Pedestrians pass Tiffany & Co.'s flagship store in New York.

Bigger Impact

Slowing sales growth in Asia and Europe may have more of an effect on Tiffany’s profits than revenue, Schick said. The jeweler’s international stores are more profitable because they’re smaller and located in densely populated areas and so have greater sales per square foot, he said.

Tiffany’s operating margin in the Asia-Pacific region was 28 percent in the most recent quarter and 21 percent in Europe, compared with 17 percent in the Americas. That margin is its operating earnings as a percentage of revenue.

New York-based Tiffany pushed into Japan in 1972, selling primarily within department stores. The company opened stores in Hong Kong and London in the mid-1980s. In the past 15 years it has unveiled about 80 foreign locations, more than the 60 or so it has opened in the U.S.

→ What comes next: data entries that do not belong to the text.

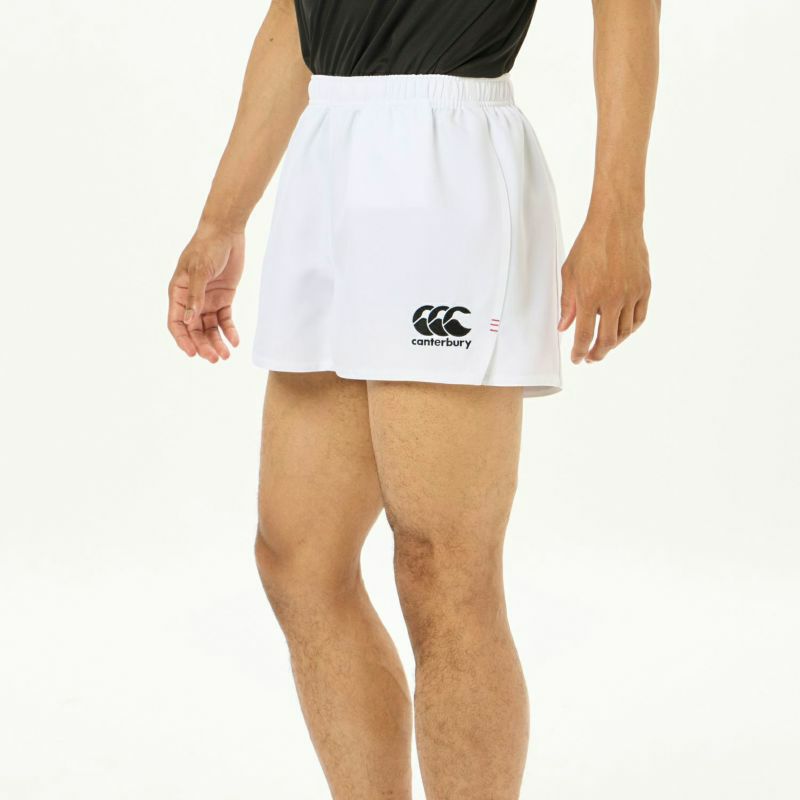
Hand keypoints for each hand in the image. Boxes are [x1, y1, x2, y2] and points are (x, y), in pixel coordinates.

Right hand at [167, 224, 244, 361]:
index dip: (183, 340)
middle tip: (214, 359)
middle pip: (194, 330)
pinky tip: (235, 341)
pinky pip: (225, 319)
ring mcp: (207, 299)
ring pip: (210, 328)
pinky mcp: (223, 298)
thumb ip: (195, 296)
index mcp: (178, 293)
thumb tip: (188, 321)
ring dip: (216, 342)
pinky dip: (229, 331)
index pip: (176, 323)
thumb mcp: (199, 270)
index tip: (193, 353)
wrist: (226, 232)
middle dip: (203, 345)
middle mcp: (191, 300)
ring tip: (226, 355)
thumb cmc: (207, 247)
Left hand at [557, 214, 650, 363]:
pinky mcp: (644, 288)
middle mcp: (612, 298)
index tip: (576, 359)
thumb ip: (567, 303)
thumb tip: (563, 328)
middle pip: (607, 340)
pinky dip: (630, 329)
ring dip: (614, 343)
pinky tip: (621, 332)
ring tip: (604, 345)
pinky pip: (639, 318)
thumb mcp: (569, 274)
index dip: (580, 352)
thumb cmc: (589, 245)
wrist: (616, 222)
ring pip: (625, 332)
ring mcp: (631, 294)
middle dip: (598, 354)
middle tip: (591, 358)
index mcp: (589, 296)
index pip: (584, 335)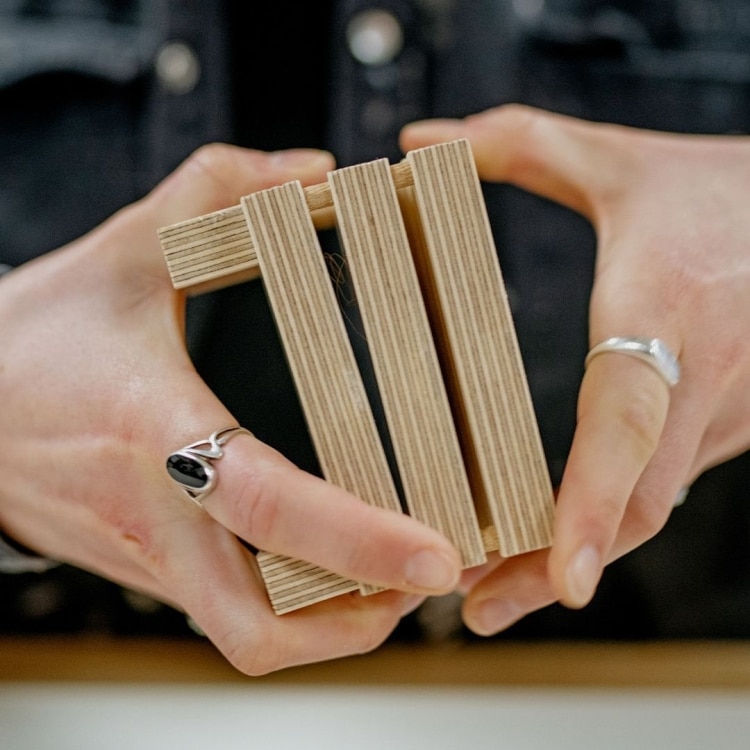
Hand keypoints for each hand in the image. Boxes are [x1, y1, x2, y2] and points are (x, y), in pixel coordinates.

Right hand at [0, 145, 460, 672]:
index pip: (264, 504)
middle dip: (362, 617)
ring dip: (338, 624)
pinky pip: (237, 617)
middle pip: (261, 624)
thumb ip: (216, 193)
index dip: (358, 540)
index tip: (437, 556)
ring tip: (403, 578)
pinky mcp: (157, 571)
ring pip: (253, 637)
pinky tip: (340, 568)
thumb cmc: (44, 335)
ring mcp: (155, 557)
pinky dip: (300, 610)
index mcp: (153, 430)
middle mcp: (158, 516)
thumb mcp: (124, 248)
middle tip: (435, 573)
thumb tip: (316, 173)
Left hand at [401, 105, 749, 633]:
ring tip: (489, 596)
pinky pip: (657, 490)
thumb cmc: (718, 192)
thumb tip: (420, 143)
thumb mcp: (616, 160)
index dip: (593, 499)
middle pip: (633, 500)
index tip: (562, 577)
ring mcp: (717, 415)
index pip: (629, 420)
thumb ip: (516, 144)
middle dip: (554, 563)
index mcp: (666, 307)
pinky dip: (600, 525)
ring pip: (646, 509)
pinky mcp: (718, 428)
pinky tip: (549, 544)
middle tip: (475, 606)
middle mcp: (698, 379)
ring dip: (570, 556)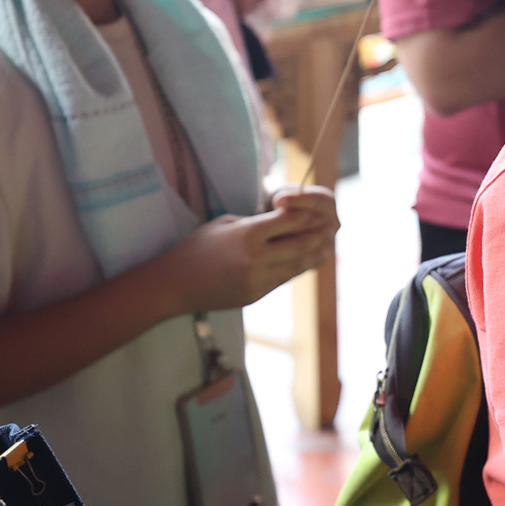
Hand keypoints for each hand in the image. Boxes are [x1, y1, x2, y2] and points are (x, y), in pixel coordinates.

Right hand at [153, 187, 337, 312]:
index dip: (305, 215)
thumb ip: (255, 223)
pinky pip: (282, 280)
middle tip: (331, 228)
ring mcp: (257, 280)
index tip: (317, 210)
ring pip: (296, 266)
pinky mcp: (255, 296)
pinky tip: (303, 263)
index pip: (289, 221)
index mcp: (247, 234)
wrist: (173, 286)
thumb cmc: (195, 248)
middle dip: (317, 235)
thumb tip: (282, 221)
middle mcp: (256, 258)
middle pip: (300, 244)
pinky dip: (294, 269)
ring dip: (313, 255)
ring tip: (327, 247)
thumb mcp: (224, 224)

With its signature six-pronged setting, Tiffany helped get Asians interested in diamond engagement rings, previously not a tradition in that part of the world. In Europe, the company positioned itself as a luxury brand with a wider range of prices than its rivals. Customers could find silver jewelry selling for the equivalent of hundreds of dollars alongside pieces in the millions.

International Stores

As of Oct. 31 Tiffany had 55 stores in Asia excluding Japan, with 32 of those in China, Hong Kong, Macau and Taiwan. It also had 32 in Europe, out of a total 243. In the most recent quarter, sales in the Asia-Pacific region accounted for 22 percent of total revenue of $821.8 million, making it the jeweler’s second largest area after the Americas. Europe accounted for 11 percent.

Ralph Lauren has little exposure in China; Europe counts for about one-fifth of its revenue. While Coach, the largest U.S. luxury leather goods maker, has been increasing its Chinese store count rapidly, most of its overseas sales come from Japan. Both New York-based companies generate less than a third of revenue outside the U.S.

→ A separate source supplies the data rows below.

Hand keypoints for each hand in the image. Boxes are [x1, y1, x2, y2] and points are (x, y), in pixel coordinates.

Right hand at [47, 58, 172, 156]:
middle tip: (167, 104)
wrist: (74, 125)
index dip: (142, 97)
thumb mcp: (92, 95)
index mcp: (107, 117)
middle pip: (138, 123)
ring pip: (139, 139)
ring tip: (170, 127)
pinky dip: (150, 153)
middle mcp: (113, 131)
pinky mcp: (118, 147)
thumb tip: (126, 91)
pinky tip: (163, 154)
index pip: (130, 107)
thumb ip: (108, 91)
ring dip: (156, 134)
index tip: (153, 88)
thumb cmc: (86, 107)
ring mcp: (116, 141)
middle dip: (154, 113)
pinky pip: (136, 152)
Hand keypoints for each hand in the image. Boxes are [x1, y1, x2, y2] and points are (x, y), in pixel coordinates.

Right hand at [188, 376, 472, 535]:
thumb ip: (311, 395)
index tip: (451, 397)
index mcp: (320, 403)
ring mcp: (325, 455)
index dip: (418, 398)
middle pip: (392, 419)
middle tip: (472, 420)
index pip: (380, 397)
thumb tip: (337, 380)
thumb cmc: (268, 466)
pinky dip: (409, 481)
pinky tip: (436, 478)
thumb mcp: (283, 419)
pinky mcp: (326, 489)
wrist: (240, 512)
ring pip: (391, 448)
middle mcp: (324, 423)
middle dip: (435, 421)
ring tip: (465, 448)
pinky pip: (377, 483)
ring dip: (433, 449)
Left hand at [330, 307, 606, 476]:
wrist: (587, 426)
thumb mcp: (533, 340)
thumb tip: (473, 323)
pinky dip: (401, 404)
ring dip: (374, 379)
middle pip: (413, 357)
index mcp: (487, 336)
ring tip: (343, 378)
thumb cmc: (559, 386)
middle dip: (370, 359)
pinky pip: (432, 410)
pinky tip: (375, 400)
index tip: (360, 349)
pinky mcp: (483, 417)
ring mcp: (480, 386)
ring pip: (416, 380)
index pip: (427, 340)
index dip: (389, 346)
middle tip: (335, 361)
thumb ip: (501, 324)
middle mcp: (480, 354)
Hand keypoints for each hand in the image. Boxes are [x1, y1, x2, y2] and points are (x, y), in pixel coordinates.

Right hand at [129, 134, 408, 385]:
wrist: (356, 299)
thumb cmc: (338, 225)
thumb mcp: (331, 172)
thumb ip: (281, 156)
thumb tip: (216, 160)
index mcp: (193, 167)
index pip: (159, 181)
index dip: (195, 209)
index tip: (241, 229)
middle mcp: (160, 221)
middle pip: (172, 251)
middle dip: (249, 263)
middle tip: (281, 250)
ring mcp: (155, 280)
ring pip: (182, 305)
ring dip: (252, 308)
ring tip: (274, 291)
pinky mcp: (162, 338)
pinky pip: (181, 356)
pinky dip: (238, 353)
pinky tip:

During the summer Europe’s sovereign debt crisis began to spread around the globe. The euro region is already in a “mild recession,” with gross domestic product rising just 0.2 percent in 2012, the Organization for Economic Cooperation and Development in Paris said Nov. 28. European luxury sales will grow 5 percent in 2012 after two years of growth over 10 percent, according to a December report from CA Chevreux in Paris.

Easing Growth

China will expand 8.5 percent this year, the lowest pace in 11 years, the OECD forecast. Luxury-sales growth will ease in 2012 from a forecast of at least 20 percent in 2011, according to the Royal Bank of Scotland.

On Nov. 29, during its most recent earnings conference call, Tiffany cited “recent weakness” in Europe. Mark Aaron, a Tiffany spokesman, declined to comment for this story.

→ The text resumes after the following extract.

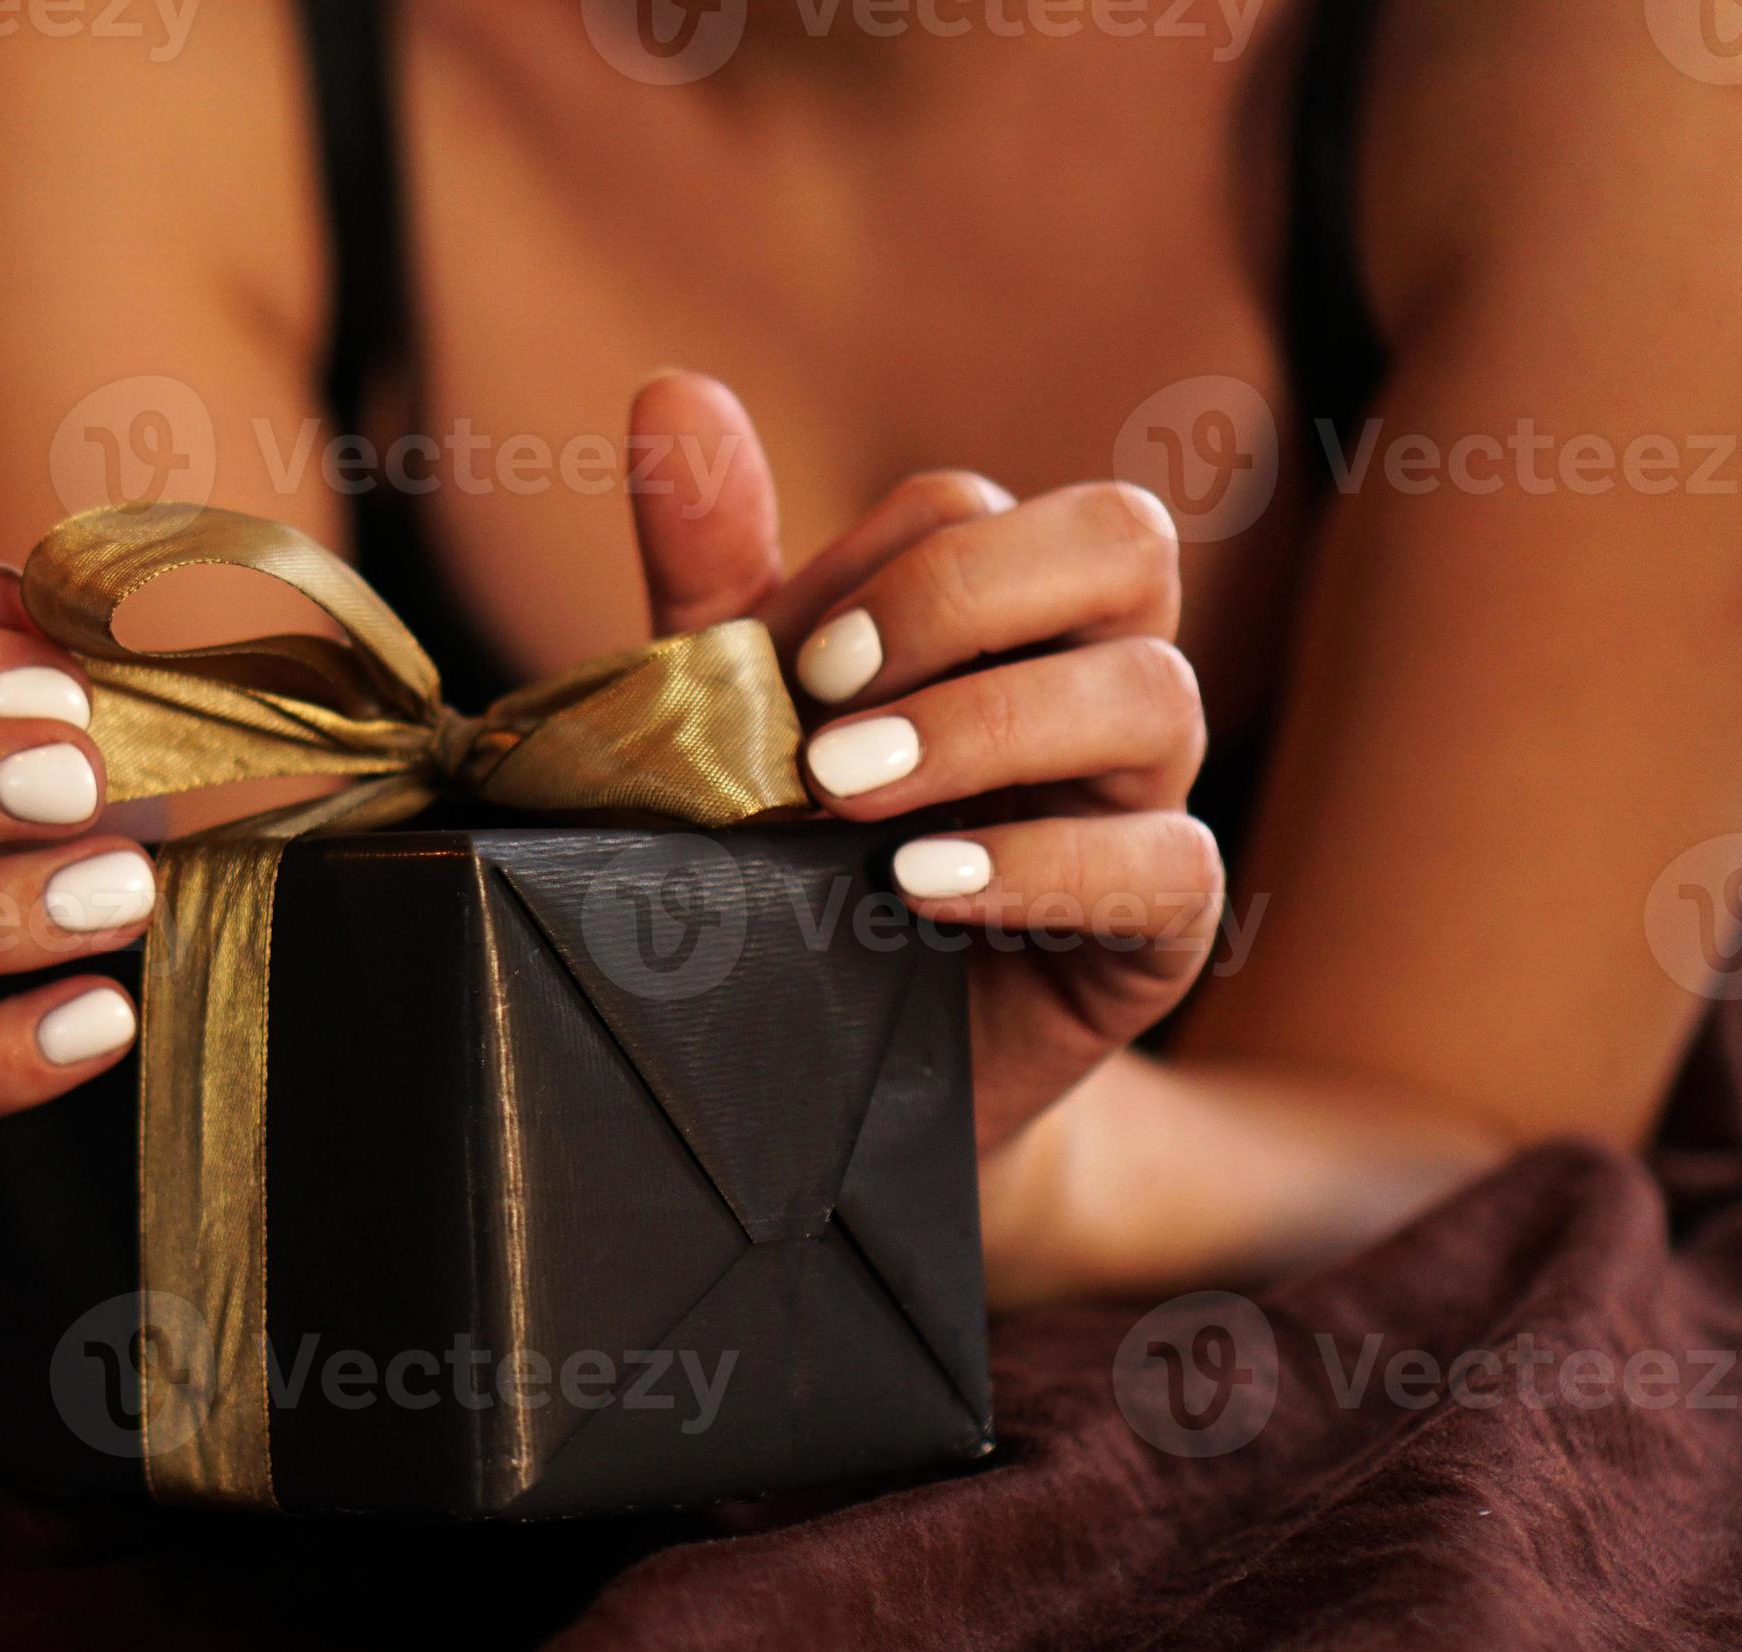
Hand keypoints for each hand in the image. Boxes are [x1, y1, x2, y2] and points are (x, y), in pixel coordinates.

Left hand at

Sales will be unchanged this year at European stores open at least 12 months, according to Dorothy Lakner, a New York- based analyst with Caris & Co. She forecast a 12 percent sales gain in 2011. Same-store sales probably grew 26 percent last year at Tiffany’s Asia-Pacific stores, she said. Lakner is calling for less than half that growth in 2012.

Expectation Reset

“There has been a reset of expectations,” said Lakner, who recommends buying the shares “given the strength of the brand.”

Weakening sales in Europe prompted Schick to cut his estimate for 2012 per-share profit to $4.01 from $4.10. Oppenheimer & Co.’s Brian Nagel reduced his estimate to $4.25 from $4.35. The average estimate of 22 analysts is $4.19.

Lakner dropped her Tiffany stock target price to $90 from $102 on Nov. 30. On the same day, Goldman Sachs Group Inc.’s Adrianne Shapira trimmed hers to $70 from $72. Tiffany closed on Dec. 30 at $66.26.

“For now, obviously the question is, ‘Does the softness continue?’” Lakner said. “Does it continue for a quarter? For several quarters?”